Meyer habite à Jérusalem et fréquente régulièrement la synagogue de la rue parallèle juste derrière son immeuble. Pour y accéder, il lui faut contourner plusieurs bâtiments. Samuel, son ami habitant le bâtiment voisin, lui propose de passer par son immeuble qui a une deuxième sortie sur la rue de la synagogue. Au bout de deux semaines, un voisin de Samuel interpelle Meyer et lui demande d’arrêter de traverser leur bâtiment, car tous les voisins s’y opposent. Meyer rétorque qu’il a la permission de son ami Samuel et que son passage ne dérange vraiment pas puisqu’il n’utilise pas l’ascenseur. Meyer lui rappelle la notion bien connue de « kofim al midat sdome », qu’il ne faut pas priver son prochain de ses biens si ce profit n’occasionne ni dérangement ni perte.

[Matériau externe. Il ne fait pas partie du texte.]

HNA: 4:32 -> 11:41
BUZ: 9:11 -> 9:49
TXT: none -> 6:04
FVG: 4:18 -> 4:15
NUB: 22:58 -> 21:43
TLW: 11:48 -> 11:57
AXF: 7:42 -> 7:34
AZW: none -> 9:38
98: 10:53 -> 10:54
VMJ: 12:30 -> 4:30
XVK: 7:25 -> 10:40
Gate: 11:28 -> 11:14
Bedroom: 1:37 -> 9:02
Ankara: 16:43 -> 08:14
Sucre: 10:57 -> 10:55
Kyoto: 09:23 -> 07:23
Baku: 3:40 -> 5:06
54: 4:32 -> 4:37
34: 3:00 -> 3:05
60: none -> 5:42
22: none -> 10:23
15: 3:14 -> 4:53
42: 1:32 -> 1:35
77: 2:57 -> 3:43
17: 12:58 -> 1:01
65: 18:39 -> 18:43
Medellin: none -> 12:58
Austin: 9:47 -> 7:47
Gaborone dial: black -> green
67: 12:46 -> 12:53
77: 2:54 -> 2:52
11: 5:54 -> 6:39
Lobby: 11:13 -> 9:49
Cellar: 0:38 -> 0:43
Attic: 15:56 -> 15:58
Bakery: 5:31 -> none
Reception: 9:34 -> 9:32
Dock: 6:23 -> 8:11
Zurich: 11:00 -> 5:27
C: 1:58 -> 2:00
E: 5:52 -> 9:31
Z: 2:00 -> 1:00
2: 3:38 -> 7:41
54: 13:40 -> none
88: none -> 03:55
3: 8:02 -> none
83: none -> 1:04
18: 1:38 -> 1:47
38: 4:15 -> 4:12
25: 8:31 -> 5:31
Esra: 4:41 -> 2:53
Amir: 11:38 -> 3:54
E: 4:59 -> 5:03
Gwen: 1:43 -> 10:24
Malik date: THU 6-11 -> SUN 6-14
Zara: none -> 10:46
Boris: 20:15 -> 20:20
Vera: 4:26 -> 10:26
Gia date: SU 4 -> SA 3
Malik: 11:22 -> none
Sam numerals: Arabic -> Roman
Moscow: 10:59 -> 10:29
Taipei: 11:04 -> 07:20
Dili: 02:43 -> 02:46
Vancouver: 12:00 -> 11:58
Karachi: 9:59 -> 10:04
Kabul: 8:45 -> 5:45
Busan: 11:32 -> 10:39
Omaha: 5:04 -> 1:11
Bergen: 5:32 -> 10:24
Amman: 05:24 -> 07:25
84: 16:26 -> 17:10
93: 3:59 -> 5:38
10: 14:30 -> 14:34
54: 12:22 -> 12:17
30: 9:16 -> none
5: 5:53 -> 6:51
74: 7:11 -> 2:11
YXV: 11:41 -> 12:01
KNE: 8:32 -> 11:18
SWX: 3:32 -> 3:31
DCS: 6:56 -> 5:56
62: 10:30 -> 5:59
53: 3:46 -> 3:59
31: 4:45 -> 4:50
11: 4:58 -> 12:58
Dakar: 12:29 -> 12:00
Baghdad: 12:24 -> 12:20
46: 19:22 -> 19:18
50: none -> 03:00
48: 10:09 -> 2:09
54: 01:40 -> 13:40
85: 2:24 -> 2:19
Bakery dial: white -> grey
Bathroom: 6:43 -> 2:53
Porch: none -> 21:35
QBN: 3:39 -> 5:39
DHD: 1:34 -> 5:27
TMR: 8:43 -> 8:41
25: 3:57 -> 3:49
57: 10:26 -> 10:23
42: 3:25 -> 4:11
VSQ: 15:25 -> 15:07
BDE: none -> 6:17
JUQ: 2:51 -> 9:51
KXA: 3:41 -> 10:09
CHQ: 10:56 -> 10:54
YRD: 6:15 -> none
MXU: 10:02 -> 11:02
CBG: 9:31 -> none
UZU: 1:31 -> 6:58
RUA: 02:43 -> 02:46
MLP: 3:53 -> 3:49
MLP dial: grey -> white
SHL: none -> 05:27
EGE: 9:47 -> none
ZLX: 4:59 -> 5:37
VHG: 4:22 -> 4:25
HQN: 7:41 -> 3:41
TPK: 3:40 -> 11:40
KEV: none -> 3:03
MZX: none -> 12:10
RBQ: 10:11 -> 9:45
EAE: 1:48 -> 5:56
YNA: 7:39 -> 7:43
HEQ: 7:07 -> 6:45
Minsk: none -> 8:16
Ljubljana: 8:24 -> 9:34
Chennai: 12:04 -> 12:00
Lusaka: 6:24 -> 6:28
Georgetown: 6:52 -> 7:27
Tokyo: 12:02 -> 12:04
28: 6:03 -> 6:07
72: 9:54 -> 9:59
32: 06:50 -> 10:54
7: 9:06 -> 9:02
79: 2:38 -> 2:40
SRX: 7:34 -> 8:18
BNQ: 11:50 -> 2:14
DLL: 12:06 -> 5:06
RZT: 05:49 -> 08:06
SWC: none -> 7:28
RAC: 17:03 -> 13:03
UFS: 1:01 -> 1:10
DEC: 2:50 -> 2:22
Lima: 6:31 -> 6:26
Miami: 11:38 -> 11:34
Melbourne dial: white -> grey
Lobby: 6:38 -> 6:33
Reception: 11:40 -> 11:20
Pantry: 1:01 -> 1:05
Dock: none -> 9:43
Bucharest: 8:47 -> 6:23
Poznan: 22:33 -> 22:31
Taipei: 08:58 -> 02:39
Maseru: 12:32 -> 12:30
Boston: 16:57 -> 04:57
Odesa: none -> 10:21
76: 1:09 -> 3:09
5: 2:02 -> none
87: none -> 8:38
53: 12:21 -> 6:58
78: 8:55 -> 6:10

Réponse : il existe une controverse entre Rabénou Tam et le Rambane (rapportée par le Rane, Nédarim 32b) au sujet du passage à travers le domaine d’autrui. Pour Rabénou Tam, cette utilisation est considérable et nécessite une permission alors que d’après le Rambane, un simple passage par la cour de son prochain n’est pas gênant et peut se faire sans permission. Le Choul’hane Aroukh (Yoré Déa 251 ; 1) retient l’avis de Rabénou Tam. On aura donc pas le droit, a priori, de passer par un immeuble sans le consentement de la copropriété. Mais il faut savoir que certains décisionnaires contemporains différencient nos immeubles d’aujourd’hui des cours d’autrefois où les habitants pratiquaient divers usages privés, ce qui rendait le passage d’étrangers plus gênant. Il est fort possible que, même selon Rabénou Tam, il serait permis aujourd’hui de traverser un immeuble sans permission (sans utiliser l’ascenseur, évidemment). Nos propos concernent le cas où les propriétaires n’ont pas fait connaître leur opposition. Par contre, si la copropriété s’y oppose, il faudra respecter sa volonté bien qu’aucune gêne ne soit occasionnée. Il n’y a de midat sdom que chez celui qui demande rémunération pour une utilisation qui ne lui coute rien ; pourtant, au préalable, il peut l’interdire (voir Choul’hane Aroukh ‘Hochène Michpat 363 et Pit’hé Techouva 3). Quant à la permission que Samuel a accordée à Meyer, le Choul’hane Aroukh (‘Hochène Michpat 154) écrit que le copropriétaire ne doit pas accroître le va-et-vient dans la cour commune en l’utilisant pour donner accès à une unité d’habitation supplémentaire. Il en est de même dans notre cas. Chaque membre de la copropriété peut certes inviter chez lui autant de personnes qu’il le souhaite car c’est dans cet esprit que s’est établie la copropriété. Cela fait partie des utilisations normales des surfaces communes. Mais il n’y a aucune raison d’y inclure l’utilisation de ces surfaces par des amis pour leurs besoins personnels.
Conclusion : tant que le passage n’a pas été interdit par les voisins, Meyer peut se permettre de traverser l’immeuble de Samuel si cela lui facilite les choses. Mais si les habitants de l’immeuble manifestent leur opposition, même la permission de Samuel n’autorise pas Meyer à y passer.